Hi list,
We did some testing on memory taken by Infiniband queues in Open MPI using
the XRC protocol, which is supposed to reduce the needed memory for
Infiniband connections.
When using XRC queues, Open MPI is indeed creating only one XRC queue per
node (instead of per-host). The problem is that the number of send
elements in this queue is multiplied by the number of processes on the
remote host.
So, what are we getting from this ? Not much, except that we can reduce
the sd_max parameter to 1 element, and still have 8 elements in the send
queue (on 8 cores machines), which may still be ok on the performance
side.
Send queues are created lazily, so having a lot of memory for send queues
is not necessary blocking. What's blocking is the receive queues, because
they are created during MPI_Init, so in a way, they are the "basic fare"
of MPI.
The XRC protocol seems to create shared receive queues, which is a good
thing. However, comparing memory used by an "X" queue versus and "S"

━━━━━━━━

What to work on:
1. Answer these about the message on XRC queues in Open MPI:
(a) How many XRC queues does Open MPI create per node when XRC queues are used?
(b) To how many elements can the sd_max parameter be reduced?
(c) During what call are the receive queues created?
2. Write out the message on XRC queues from "When using XRC" to "remote host.", swapping "remote host" for "remote machine".

━━━━━━━━

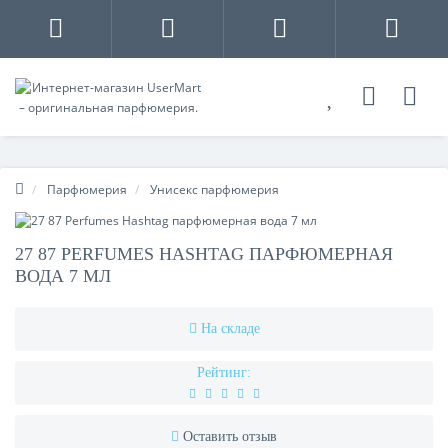
Парфюмерия
Унисекс парфюмерия
27 87 PERFUMES HASHTAG ПАРФЮМЕРНАЯ
ВОДА 7 МЛ
На складе
Рейтинг:
Оставить отзыв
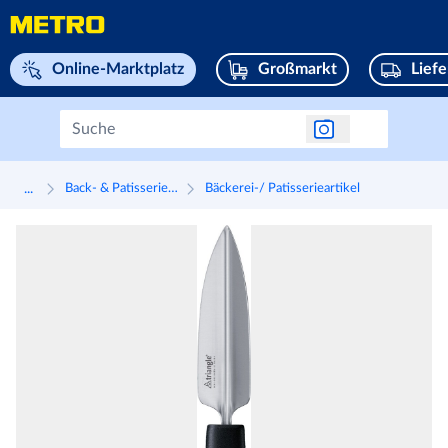
Navigieren Sie zu home page
Online-Marktplatz
Großmarkt
Lief
...
Back- & Patisseriezubehör
Bäckerei-/ Patisserieartikel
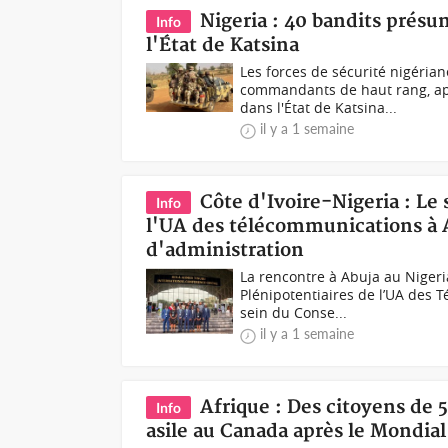
Nigeria : 40 bandits présu
Info
l'État de Katsina
Les forces de sécurité nigéria
commandants de haut rang, apr
dans l'État de Katsina...
il y a 1 semaine
Côte d'Ivoire-Nigeria : Le
Info
l'UA des télécommunications à A
d'administration
La rencontre à Abuja au Niger
Plénipotentiaires de l’UA des T
sein du Conse...
il y a 1 semaine
Afrique : Des citoyens de 
Info
asile au Canada après le Mondia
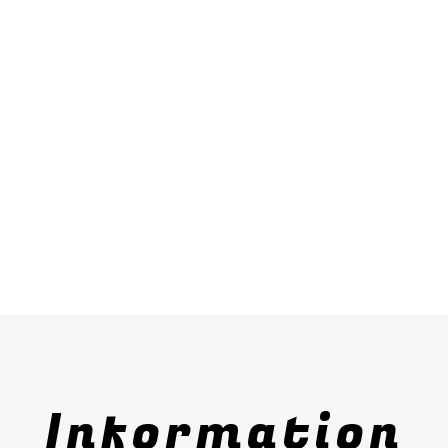
Information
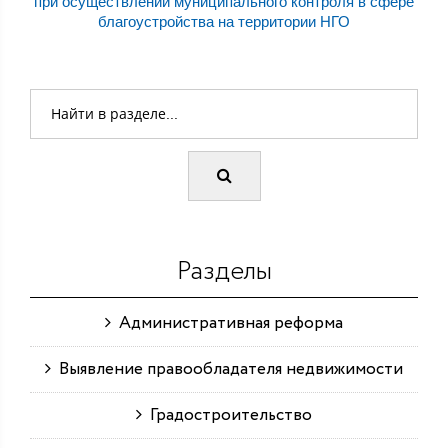
при осуществлении муниципального контроля в сфере
благоустройства на территории НГО
Разделы
Административная реформа
Выявление правообладателя недвижимости
Градостроительство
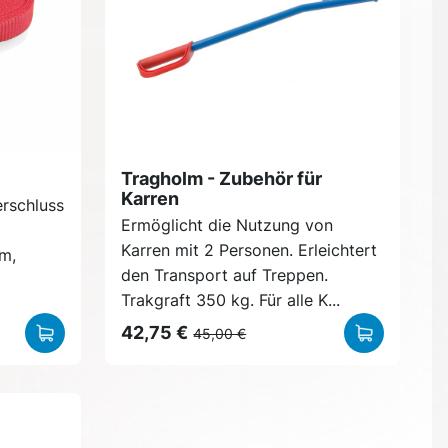
Tragholm - Zubehör für
Karren
rschluss
Ermöglicht die Nutzung von
Karren mit 2 Personen. Erleichtert
m,
den Transport auf Treppen.
Trakgraft 350 kg. Für alle K...
42,75 €
45,00 €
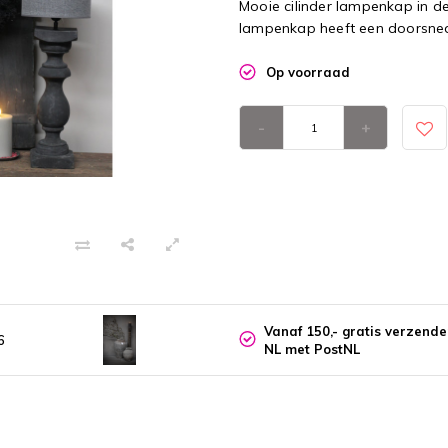
Mooie cilinder lampenkap in de 
lampenkap heeft een doorsne
Op voorraad
-
+
Vanaf 150,- gratis verzend
6
NL met PostNL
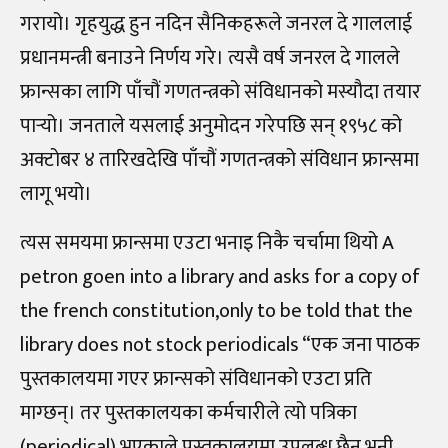
गरायो। गृहयुद्ध हुन नदिन सैनिकहरूले जनरल दे गाललाई
प्रधानमन्त्री बनाउने निर्णय गरे। त्यसै वर्ष जनरल दे गालले
फ्रान्सका लागि पाँचौं गणतन्त्रको संविधानको मस्यौदा तयार
पार्‍यो। जनताले यसलाई अनुमोदन गरेपछि सन् १९५८ को
अक्टोबर ४ तारिखदेखि पाँचौं गणतन्त्रको संविधान फ्रान्समा
लागू भयो।
त्यस समयमा फ्रान्समा एउटा भनाइ निकै चर्चामा थियो A
petron goen into a library and asks for a copy of
the french constitution,only to be told that the
library does not stock periodicals “एक जना पाठक
पुस्तकालयमा गएर फ्रान्सको संविधानको एउटा प्रति
माग्छन्। तर पुस्तकालयका कर्मचारीले त्यो पत्रिका
(periodical) भएकाले पुस्तकालयमा उपलब्ध छैन भनी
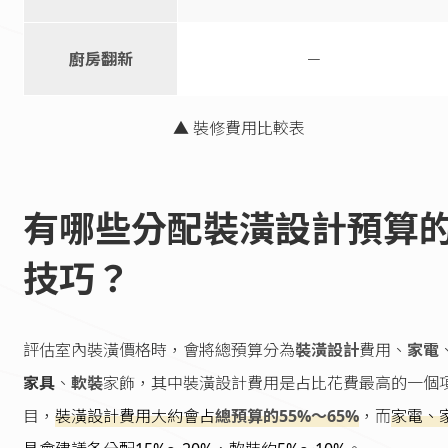
廚房翻新
－
▲ 裝修費用比較表
有哪些分配裝潢設計預算
技巧？
評估室內裝潢價格時，會將總預算分為
裝潢設計
費用、
家電
家具
、
軟裝
家飾，其中裝潢設計費用是占比花費最高的一個
目，
裝潢設計費用大約會占
總預算的55%～65%
，而
家電、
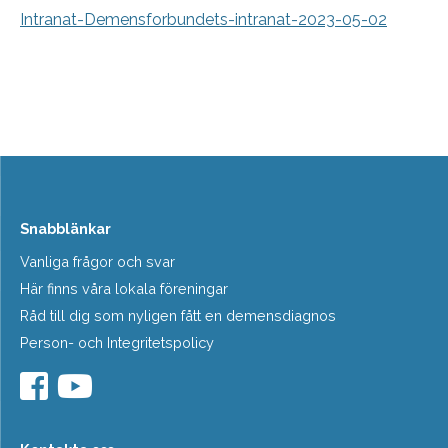
Intranat-Demensforbundets-intranat-2023-05-02
Snabblänkar
Vanliga frågor och svar
Här finns våra lokala föreningar
Råd till dig som nyligen fått en demensdiagnos
Person- och Integritetspolicy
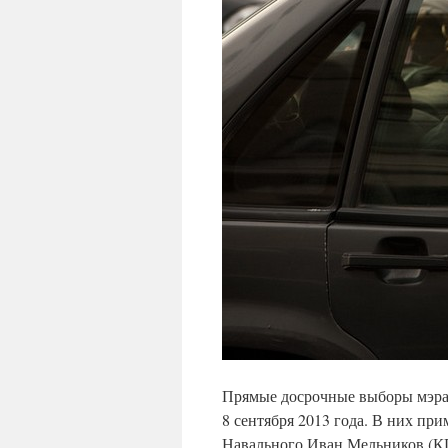
Прямые досрочные выборы мэра
8 сентября 2013 года. В них пр
Навального Иван Мельников (К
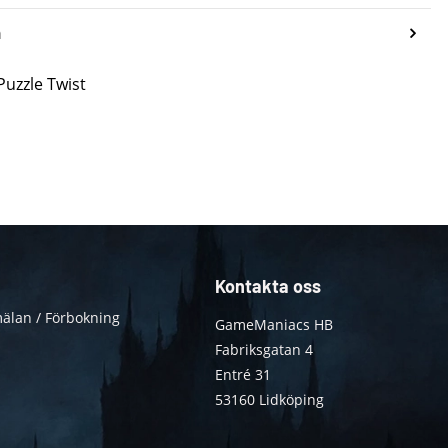
n
Puzzle Twist
Kontakta oss
älan / Förbokning
GameManiacs HB
Fabriksgatan 4
Entré 31
53160 Lidköping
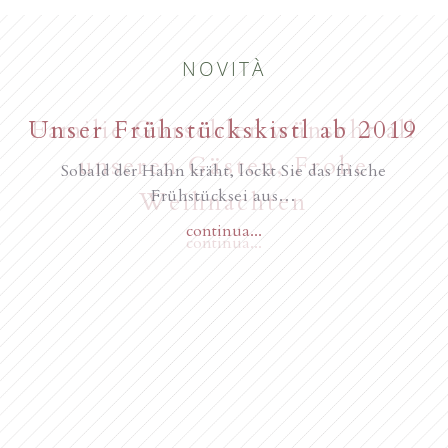
NOVITÀ
Unser Frühstückskistl ab 2019
Familie Gurschler wünscht all
unseren Gästen, Frohe
Sobald der Hahn kräht, lockt Sie das frische
Frühstücksei aus…
Weihnachten
continua...
Novità dall’anno 2018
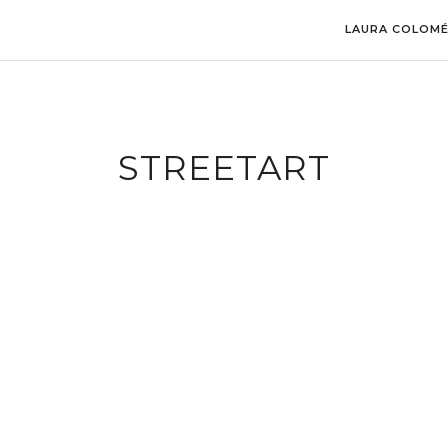
LAURA COLOM
STREETART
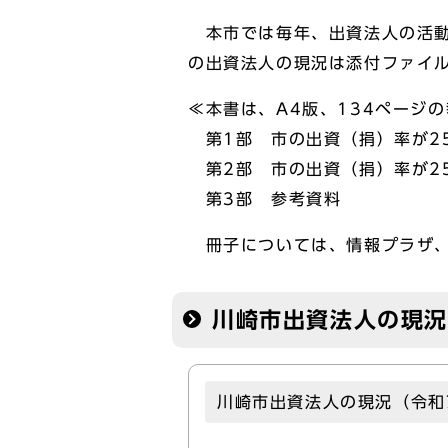
本市では毎年、出資法人の活動
の出資法人の現況は添付ファイ
≪本書は、A4版、134ページ
第1部 市の出資（捐）率が2
第2部 市の出資（捐）率が2
第3部 参考資料
冊子については、情報プラザ、
川崎市出資法人の現況
川崎市出資法人の現況（令和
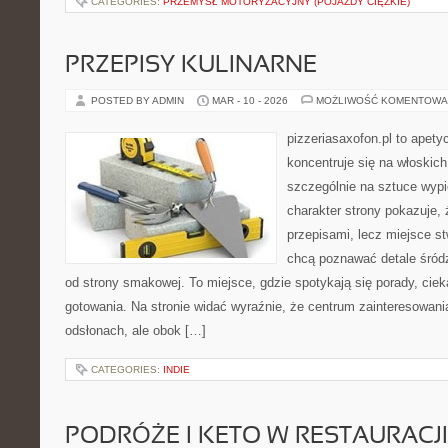
CATEGORIES:
PRZEMYSŁ MOTORYZACYJNY (POJAZDY CIĘŻKIE)
PRZEPISY KULINARNE
POSTED BY ADMIN
MAR - 10 - 2026
MOŻLIWOŚĆ KOMENTOWA
pizzeriasaxofon.pl to apetyc
koncentruje się na włoskich
szczególnie na sztuce wyp
charakter strony pokazuje, ż
przepisami, lecz miejsce st
chcą poznawać detale śród
od strony smakowej. To miejsce, gdzie spotykają się porady, ciek
gotowania. Na stronie widać wyraźnie, że centrum zainteresowani
odsłonach, ale obok […]
CATEGORIES:
INDIE
PODRÓŻE I KETO W RESTAURACJI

━━━━━━━━

Responses to the exercise:
1.
(a) One.
(b) One element.
(c) MPI_Init.

2.
When using XRC queues, Open MPI is indeed creating only one XRC queue per
node (instead of per-host). The problem is that the number of send
elements in this queue is multiplied by the number of processes on the
remote machine.